● **TEKSTFRAGMENT**
============
Het begrip “handelingen met rechtsgevolgen” omvat tevens handelingen die rechtsgevolgen hebben uit hoofde van de op het betrokken lichaam toepasselijke volkenrechtelijke bepalingen. Onder dit begrip vallen tevens instrumenten die volkenrechtelijk niet bindend zijn, maar die “beslissende invloed [kunnen hebben] op de inhoud van de regelgeving die de wetgever van de Unie vaststelt”3.
4.1.2. Toepassing op het onderhavige geval
Het Gemengd Comité van de EER is een lichaam dat is opgericht krachtens een overeenkomst, namelijk de EER-Overeenkomst. De door het Gemengd Comité van de EER vast te stellen handeling is een handeling met rechtsgevolgen. De beoogde handeling zal overeenkomstig de artikelen 103 en 104 van de EER-Overeenkomst volkenrechtelijk bindend zijn.
De beoogde handeling strekt niet tot aanvulling of wijziging van het institutionele kader van de EER-Overeenkomst. De procedurele rechtsgrondslag voor het voorgestelde besluit is derhalve artikel 218, lid 9, VWEU, in samenhang met artikel 1, lid 3, van Verordening (EG) nr. 2894/94 van de Raad houdende bepaalde wijzen van toepassing van de Overeenkomst betreffende de Europese Economische Ruimte.
4.2. Materiële rechtsgrondslag
4.2.1. Beginselen
De materiële rechtsgrondslag voor een overeenkomstig artikel 218, lid 9, VWEU, in samenhang met artikel 1, lid 3, van Verordening (EG) nr. 2894/94 van de Raad, vast te stellen besluit wordt in de eerste plaats bepaald door de materiële rechtsgrondslag van de in de EER-Overeenkomst op te nemen EU-rechtshandelingen.
Wanneer de beoogde handeling een tweeledige doelstelling heeft of bestaat uit twee componenten, waarvan er een kan worden gezien als hoofddoelstelling of hoofdcomponent, terwijl de andere doelstelling of de andere component slechts ondergeschikt is, moet het overeenkomstig artikel 218, lid 9, VWEU vast te stellen besluit op één materiële rechtsgrondslag worden gebaseerd, namelijk die welke vereist is voor de hoofddoelstelling of de hoofdcomponent dan wel de belangrijkste doelstelling of component.
============
● **GESELECTEERDE GEGEVENS**
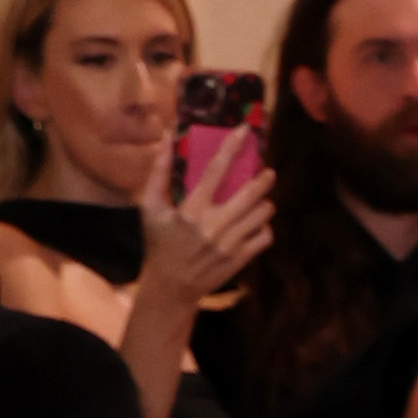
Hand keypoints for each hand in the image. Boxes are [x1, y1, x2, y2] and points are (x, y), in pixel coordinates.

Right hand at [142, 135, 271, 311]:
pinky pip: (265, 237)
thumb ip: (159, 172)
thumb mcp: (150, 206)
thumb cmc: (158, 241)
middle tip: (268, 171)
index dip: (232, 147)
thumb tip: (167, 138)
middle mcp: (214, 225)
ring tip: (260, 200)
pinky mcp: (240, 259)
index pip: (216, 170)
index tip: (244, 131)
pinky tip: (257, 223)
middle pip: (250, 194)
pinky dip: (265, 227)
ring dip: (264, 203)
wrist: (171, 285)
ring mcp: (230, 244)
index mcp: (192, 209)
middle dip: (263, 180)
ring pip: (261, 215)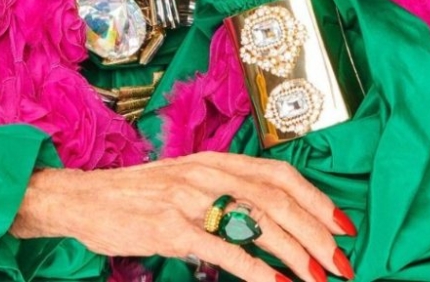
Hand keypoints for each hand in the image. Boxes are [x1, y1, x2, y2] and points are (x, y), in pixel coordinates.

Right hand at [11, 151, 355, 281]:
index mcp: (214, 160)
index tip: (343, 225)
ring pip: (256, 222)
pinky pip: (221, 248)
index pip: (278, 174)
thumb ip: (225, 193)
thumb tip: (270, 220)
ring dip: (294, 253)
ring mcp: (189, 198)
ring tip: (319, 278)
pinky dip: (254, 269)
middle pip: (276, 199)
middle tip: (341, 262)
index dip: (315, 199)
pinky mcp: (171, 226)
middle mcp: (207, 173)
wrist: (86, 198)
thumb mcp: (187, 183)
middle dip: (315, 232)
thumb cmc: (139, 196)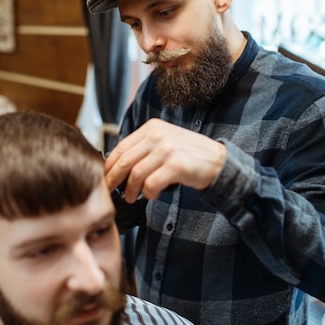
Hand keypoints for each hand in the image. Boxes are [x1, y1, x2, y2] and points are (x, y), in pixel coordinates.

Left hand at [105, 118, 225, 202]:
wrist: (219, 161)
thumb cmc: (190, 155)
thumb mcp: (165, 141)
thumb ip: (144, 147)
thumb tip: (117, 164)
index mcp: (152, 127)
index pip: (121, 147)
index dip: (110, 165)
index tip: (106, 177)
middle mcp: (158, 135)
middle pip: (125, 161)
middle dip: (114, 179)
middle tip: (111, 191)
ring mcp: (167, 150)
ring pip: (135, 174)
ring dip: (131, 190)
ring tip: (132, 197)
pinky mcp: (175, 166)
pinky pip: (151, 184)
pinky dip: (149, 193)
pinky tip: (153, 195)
============
● **OEFENINGSDOEL**
Geef een vervolg op de tekst over de rechtsgrondslag van het besluit, aansluitend op de laatste zin. De lijst speelt hierbij geen enkele rol.

● **UITKOMST OEFENING**
4.2.2. Toepassing op het onderhavige geval
De doelstelling en de inhoud van de beoogde handeling hebben in de eerste plaats betrekking op de onderlinge aanpassing van de wetgevingen en het waarborgen van de werking van de interne markt. De materiële rechtsgrondslag van het voorgestelde besluit is daarom artikel 114 van het Verdrag betreffende de werking van de Europese Unie.
4.3. Conclusie
De rechtsgrondslag voor het voorgestelde besluit moet artikel 114 zijn, in samenhang met artikel 218, lid 9, VWEU en artikel 1, lid 3, van Verordening (EG) nr. 2894/94 van de Raad houdende bepaalde wijzen van toepassing van de Overeenkomst betreffende de Europese Economische Ruimte.
5. Bekendmaking van de beoogde handeling
Aangezien de handeling van het Gemengd Comité van de EER strekt tot wijziging van bijlage IX (Financiële diensten) en Protocol nr. 37 (houdende de lijst bedoeld in artikel 101) bij de EER-Overeenkomst, is het passend die handeling na de vaststelling ervan in het Publicatieblad van de Europese Unie bekend te maken.